Taking the drooling dog's thumping tail as a gesture of goodwill, he stepped around it on the way to the door. At the sound of sweeping coming from the right, he turned. A broom appeared from around the corner, followed by a small, thin woman in a faded T-shirt and spandex pants that ended below the knee. Golden-highlighted brown hair escaped a red bandana to fall around her sweaty face.

He might have to give up the Land Rover, but if this was an example of the help around here, at least there'd be some perks to the job. “Excuse me.”

She squeaked and jumped, her Keds actually leaving the porch. She raised a French-manicured hand to her chest, her deep brown eyes huge.

“Could you tell me where I could find the owner?”

She tucked a hank of hair behind her ear and shot a look at the roof of the porch, her lips moving silently. The broom fell with a clatter, and she scrubbed her hands on her slim thighs and extended a hand. “I'm Indigo Blue, the owner. The working owner,” she said with a blush and an apologetic smile.

He knew that name. His mind sorted data, trying to remember from where. Her hand was soft, warm and fine-boned. She might be a working owner, but with hands like that, she hadn't been for long. “I'm Danovan DiCarlo. I've come to apply for the manager position.”

“I only posted that opening last night. I never dreamed anyone would be by so soon.” Her hand slipped from his. “I'm sorry to be a mess. Please, come in.”

She led him to the front door, stopping to pet the hound. “This is Barnabas. The Tippling Widow mascot.”

He followed her, wishing he could shake the hand of whoever invented spandex. He'd always been a leg man. The muscles in her calves were fluid in flexion. Her thighs were long and firm, and her ass...legendary. Suddenly, the name clicked. That body had graced the cover of the Hollywood rags Lissette consumed like trendy cocktails. This was Harry Stone's arm-candy wife. What the heck was she doing here?

She led the way through a high-ceilinged, timber-framed tasting room, through a door and into an office. At least, at some point in the past, this space must have been an office. Large arched windows looked out onto the front lawn, and the wood modesty panel told him there was likely a desk under the piles of paper.

She lifted a stack of wine trade magazines from the guest chair. “Have a seat.” She looked around for a place to put the magazines.
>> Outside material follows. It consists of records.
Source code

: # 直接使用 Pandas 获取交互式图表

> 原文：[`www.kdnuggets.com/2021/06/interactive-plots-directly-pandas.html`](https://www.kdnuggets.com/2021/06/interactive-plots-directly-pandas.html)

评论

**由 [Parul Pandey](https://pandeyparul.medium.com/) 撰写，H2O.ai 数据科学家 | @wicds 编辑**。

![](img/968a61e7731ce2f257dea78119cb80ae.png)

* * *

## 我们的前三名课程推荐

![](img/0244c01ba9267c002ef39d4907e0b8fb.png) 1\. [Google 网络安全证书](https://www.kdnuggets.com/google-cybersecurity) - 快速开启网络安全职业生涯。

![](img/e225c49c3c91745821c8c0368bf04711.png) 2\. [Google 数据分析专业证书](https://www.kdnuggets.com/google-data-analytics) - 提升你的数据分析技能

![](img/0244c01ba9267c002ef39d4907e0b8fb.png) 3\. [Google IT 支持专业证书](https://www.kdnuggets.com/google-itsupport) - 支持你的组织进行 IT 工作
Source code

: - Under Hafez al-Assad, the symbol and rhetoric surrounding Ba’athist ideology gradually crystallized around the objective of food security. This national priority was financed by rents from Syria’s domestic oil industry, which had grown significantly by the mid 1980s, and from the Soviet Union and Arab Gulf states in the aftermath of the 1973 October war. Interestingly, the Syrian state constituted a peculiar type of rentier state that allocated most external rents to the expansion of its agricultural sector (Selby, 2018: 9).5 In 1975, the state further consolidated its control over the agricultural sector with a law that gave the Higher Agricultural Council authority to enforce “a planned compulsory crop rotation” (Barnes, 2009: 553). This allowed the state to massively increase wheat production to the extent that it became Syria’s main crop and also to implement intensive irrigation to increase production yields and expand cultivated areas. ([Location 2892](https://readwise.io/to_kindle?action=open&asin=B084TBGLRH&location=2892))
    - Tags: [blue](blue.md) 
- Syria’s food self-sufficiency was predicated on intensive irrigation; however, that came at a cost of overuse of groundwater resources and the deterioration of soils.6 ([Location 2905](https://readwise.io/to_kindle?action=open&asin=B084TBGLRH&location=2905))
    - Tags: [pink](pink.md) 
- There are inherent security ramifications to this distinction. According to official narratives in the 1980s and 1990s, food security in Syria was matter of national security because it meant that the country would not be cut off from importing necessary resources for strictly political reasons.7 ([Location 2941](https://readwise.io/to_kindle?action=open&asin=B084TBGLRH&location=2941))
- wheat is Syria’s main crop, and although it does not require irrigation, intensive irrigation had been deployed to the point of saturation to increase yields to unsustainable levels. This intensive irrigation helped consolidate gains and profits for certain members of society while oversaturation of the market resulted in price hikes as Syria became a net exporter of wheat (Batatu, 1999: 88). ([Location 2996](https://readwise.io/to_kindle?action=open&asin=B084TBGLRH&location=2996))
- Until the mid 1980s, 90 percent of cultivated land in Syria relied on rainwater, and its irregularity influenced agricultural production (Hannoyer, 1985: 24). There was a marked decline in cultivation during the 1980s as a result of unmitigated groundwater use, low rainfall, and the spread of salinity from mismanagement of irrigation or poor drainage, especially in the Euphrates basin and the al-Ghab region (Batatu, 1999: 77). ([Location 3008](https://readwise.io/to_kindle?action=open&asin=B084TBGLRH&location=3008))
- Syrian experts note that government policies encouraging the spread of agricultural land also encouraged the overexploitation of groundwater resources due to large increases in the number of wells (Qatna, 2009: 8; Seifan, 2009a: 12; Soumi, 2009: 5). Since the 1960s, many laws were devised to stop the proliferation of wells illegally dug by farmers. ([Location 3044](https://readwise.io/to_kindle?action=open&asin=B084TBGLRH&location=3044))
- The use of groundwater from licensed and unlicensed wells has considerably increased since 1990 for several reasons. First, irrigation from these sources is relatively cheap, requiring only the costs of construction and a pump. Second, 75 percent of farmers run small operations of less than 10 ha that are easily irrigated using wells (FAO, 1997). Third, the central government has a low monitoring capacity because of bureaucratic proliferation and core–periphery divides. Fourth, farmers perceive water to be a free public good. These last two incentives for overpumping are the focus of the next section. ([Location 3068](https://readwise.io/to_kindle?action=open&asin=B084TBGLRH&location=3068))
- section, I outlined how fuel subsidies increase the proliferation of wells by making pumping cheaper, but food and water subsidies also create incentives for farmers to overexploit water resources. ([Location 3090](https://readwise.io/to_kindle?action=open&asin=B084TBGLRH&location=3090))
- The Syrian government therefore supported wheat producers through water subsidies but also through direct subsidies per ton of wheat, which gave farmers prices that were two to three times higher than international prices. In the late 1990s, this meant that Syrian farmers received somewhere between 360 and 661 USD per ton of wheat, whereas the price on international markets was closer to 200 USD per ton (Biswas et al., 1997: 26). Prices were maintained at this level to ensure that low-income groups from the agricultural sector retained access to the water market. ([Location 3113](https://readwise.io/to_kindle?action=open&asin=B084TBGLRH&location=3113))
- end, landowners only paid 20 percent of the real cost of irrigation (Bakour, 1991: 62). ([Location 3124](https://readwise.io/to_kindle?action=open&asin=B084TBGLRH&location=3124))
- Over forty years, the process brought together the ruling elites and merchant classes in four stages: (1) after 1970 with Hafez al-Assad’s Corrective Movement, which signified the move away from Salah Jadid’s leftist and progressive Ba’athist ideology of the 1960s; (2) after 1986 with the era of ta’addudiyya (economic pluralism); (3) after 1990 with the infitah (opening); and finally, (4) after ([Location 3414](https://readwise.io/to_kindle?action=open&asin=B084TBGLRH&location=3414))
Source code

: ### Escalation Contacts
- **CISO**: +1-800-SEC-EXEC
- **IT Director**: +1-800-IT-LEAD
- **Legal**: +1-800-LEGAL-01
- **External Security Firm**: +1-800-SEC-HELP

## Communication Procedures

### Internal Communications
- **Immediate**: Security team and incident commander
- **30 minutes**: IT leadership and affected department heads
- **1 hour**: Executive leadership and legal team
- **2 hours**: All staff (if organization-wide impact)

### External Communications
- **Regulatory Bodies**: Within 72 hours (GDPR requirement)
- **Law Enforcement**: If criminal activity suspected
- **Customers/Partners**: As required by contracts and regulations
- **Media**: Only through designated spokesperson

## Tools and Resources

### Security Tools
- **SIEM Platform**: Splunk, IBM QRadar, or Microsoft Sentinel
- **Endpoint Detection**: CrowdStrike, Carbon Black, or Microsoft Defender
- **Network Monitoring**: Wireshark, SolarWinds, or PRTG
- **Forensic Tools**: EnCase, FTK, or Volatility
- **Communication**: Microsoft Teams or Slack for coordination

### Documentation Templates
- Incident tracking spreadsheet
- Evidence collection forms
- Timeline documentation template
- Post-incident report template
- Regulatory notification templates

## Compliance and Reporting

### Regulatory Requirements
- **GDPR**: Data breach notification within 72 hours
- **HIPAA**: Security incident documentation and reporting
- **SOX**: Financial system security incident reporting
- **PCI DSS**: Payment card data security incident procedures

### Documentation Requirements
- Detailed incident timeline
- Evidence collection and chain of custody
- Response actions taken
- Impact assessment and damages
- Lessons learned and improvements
Not finding room on the desk, she dropped them into a corner. They hit the dirty carpet with a muffled
whump
. She walked around the desk and lowered herself into a scarred high-backed leather chair as if it were a throne. “I'd apologize for the mess, but I'm afraid once I start, I'd never stop.”

“If everything was shipshape, you wouldn't need me.” He gave her a salesman's smile and handed his résumé to her over the paper piles. Given Harry Stone's money, Danovan figured that finances shouldn't be a problem
.
And once he took over, she could go back to Hollywood. This job was looking up.